The European Financial Reporting Advisory Group (EFRAG) approved the final version of the European Sustainability Reporting Standards (ESRS). The ESRS set the rules and requirements for companies to report on sustainability-related impacts, opportunities, and risks under the EU's upcoming Corporate Sustainable Reporting Directive (CSRD).

Following the acceptance of the CSRD by the European Parliament last week and the anticipated adoption by the EU Council later this month, the approval represents an important step in establishing a new sustainability reporting system in Europe. Companies subject to the guidelines would be required to report on their strategies and business models, governance and organisation, materiality evaluations of sustainability impacts, opportunities, and risks, as well as policies, targets, action plans, and performance.

The CSRD is intended as a substantial update to the 2014 Non-Financial Reporting Directive (NFRD), the existing EU sustainability reporting system. The CSRD is expected to be implemented beginning in 2024, commencing with large corporations. The new laws would dramatically increase the number of enterprises obliged to give sustainability disclosures from the present 12,000 to over 50,000, and establish more detailed reporting requirements on environmental consequences, human rights and social standards, and sustainability-related risk.

As part of the revision of the NFRD, the European Commission charged EFRAG, an EU-funded private group, in June 2020 to prepare for new EU sustainability reporting standards. EFRAG was asked to produce reporting criteria for the CSRD in May 2021.

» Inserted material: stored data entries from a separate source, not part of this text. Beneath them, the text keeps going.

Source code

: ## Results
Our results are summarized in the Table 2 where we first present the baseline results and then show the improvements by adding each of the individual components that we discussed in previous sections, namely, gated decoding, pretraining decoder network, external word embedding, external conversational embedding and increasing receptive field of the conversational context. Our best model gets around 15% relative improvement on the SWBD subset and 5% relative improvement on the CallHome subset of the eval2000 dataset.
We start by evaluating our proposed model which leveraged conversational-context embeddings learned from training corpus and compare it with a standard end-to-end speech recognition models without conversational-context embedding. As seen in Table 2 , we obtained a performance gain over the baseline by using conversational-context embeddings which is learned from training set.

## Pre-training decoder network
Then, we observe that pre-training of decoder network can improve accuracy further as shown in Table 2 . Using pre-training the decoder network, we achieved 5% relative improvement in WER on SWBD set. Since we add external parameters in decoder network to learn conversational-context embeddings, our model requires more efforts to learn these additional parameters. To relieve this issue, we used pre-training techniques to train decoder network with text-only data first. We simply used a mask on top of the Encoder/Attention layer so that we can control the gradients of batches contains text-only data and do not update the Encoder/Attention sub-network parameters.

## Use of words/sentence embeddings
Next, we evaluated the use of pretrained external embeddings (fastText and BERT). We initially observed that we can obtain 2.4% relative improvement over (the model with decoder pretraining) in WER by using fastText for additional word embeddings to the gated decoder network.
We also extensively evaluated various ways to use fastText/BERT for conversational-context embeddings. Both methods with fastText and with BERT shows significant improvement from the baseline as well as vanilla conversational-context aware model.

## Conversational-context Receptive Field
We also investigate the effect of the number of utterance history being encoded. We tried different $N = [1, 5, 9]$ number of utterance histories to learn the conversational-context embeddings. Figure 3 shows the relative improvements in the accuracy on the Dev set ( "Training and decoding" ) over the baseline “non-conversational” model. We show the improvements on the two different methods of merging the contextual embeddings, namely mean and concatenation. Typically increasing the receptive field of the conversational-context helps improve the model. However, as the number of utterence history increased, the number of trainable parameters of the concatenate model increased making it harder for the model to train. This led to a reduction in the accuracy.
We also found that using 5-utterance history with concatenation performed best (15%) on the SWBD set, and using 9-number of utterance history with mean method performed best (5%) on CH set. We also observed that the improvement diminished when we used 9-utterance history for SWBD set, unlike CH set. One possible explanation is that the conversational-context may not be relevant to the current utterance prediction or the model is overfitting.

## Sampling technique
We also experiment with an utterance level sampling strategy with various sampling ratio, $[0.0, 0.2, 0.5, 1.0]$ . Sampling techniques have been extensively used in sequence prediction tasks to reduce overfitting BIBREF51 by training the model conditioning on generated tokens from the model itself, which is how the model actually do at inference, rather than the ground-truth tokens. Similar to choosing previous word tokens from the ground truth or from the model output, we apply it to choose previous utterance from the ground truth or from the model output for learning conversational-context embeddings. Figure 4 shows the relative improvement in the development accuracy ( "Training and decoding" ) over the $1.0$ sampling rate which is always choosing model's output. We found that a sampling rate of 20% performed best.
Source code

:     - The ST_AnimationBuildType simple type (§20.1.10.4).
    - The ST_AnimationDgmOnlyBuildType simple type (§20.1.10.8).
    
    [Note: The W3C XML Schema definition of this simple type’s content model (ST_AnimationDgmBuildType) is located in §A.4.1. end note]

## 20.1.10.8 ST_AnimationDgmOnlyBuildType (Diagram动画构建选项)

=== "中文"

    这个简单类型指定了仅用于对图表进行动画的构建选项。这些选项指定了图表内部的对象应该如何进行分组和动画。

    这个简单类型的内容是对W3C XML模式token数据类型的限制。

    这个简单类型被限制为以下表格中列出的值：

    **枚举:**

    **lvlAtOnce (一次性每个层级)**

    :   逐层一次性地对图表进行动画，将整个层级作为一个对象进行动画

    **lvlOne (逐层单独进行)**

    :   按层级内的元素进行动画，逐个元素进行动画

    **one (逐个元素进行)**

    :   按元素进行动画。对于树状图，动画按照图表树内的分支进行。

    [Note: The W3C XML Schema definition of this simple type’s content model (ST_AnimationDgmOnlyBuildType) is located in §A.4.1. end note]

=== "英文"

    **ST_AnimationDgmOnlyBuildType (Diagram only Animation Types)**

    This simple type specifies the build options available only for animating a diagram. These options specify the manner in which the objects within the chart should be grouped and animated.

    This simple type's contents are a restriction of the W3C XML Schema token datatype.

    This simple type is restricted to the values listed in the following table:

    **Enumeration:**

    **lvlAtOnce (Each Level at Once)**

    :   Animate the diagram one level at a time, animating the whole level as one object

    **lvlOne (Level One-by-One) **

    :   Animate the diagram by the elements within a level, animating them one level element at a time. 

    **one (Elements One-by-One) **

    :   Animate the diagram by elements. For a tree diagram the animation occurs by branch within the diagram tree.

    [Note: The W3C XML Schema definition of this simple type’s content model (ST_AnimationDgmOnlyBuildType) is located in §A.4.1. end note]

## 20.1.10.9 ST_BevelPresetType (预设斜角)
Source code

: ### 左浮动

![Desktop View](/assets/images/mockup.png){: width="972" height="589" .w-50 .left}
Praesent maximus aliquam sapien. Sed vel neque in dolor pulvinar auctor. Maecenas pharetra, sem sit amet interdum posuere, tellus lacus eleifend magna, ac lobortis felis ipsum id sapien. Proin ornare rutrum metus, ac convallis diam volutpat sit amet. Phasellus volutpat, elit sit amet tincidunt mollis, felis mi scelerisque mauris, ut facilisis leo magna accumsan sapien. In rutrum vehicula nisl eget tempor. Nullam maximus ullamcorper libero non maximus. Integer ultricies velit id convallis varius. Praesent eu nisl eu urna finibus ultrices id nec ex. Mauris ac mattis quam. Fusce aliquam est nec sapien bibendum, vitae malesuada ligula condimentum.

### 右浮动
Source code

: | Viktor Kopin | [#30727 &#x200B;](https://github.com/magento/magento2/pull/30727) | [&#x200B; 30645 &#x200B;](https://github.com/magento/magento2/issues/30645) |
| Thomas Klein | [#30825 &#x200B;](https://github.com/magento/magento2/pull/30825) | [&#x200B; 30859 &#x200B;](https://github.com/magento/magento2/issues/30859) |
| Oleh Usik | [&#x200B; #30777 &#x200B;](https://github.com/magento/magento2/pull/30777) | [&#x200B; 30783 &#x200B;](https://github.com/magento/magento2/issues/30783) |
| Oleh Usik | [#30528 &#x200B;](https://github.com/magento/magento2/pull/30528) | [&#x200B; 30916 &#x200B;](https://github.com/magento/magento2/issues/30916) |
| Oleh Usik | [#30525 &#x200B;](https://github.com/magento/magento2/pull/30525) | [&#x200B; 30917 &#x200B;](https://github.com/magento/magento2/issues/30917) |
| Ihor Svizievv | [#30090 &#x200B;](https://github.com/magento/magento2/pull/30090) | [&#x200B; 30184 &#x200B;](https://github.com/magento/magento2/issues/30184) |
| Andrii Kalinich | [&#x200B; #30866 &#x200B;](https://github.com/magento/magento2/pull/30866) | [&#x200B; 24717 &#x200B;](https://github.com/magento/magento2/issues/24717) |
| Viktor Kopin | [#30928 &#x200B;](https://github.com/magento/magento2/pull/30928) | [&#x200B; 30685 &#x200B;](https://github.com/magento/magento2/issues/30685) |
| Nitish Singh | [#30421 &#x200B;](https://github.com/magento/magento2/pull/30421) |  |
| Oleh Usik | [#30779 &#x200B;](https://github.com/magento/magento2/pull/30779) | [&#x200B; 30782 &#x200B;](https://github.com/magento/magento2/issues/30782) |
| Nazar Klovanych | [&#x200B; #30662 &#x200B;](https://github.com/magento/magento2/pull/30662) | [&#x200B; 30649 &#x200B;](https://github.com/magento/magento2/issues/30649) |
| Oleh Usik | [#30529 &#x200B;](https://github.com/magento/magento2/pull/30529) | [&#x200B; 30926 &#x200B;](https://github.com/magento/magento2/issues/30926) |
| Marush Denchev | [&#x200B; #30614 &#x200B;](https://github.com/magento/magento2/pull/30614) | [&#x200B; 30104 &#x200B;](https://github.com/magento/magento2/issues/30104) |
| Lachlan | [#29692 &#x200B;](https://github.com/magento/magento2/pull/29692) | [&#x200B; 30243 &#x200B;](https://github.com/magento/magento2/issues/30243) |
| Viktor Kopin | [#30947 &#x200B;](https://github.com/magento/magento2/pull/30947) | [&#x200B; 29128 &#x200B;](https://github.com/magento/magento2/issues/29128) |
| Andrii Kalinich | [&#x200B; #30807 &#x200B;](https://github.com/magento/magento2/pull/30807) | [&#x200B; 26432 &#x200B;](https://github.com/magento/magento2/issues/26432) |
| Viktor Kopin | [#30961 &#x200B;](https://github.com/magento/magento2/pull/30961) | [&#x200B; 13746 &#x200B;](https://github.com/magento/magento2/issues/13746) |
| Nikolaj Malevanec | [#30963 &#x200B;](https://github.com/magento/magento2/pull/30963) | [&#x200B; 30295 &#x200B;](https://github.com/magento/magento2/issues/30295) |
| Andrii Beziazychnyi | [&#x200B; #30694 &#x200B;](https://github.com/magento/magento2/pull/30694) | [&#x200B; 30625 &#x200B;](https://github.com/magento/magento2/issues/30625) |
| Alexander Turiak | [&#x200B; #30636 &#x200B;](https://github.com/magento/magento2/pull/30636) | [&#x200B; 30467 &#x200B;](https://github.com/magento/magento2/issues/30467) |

In May 2022, EFRAG issued its early versions of the standards and established a 100-day consultation process to collect feedback. One of the most significant modifications to the approved ESRS is the elimination of the "rebuttable presumption," which the majority of respondents viewed as undermining materiality judgments and resulting in excessive costs. According to an examination of replies published on the EFRAG website, respondents suggested that the ESRS include more application guidance on how to make materiality determinations.

The accepted standards also involve a small reorganization of the issues covered by the standards, including the consolidation of the Governance categories into a single topic, Business Conduct (from two). Included among environmental topics are Climate Change, Pollution, Water and marine resources, Biodiversity and ecosystems, and Circular economy. Included among the social subjects are Own workforce, Workers in the value chain, Affected communities, and Consumers and end-users.

The CSRD is on track to begin applying to major public-interest enterprises with over 500 employees at the beginning of 2024, followed by companies with over 250 employees or €40 million in revenue in 2025, and listed SMEs in 2026.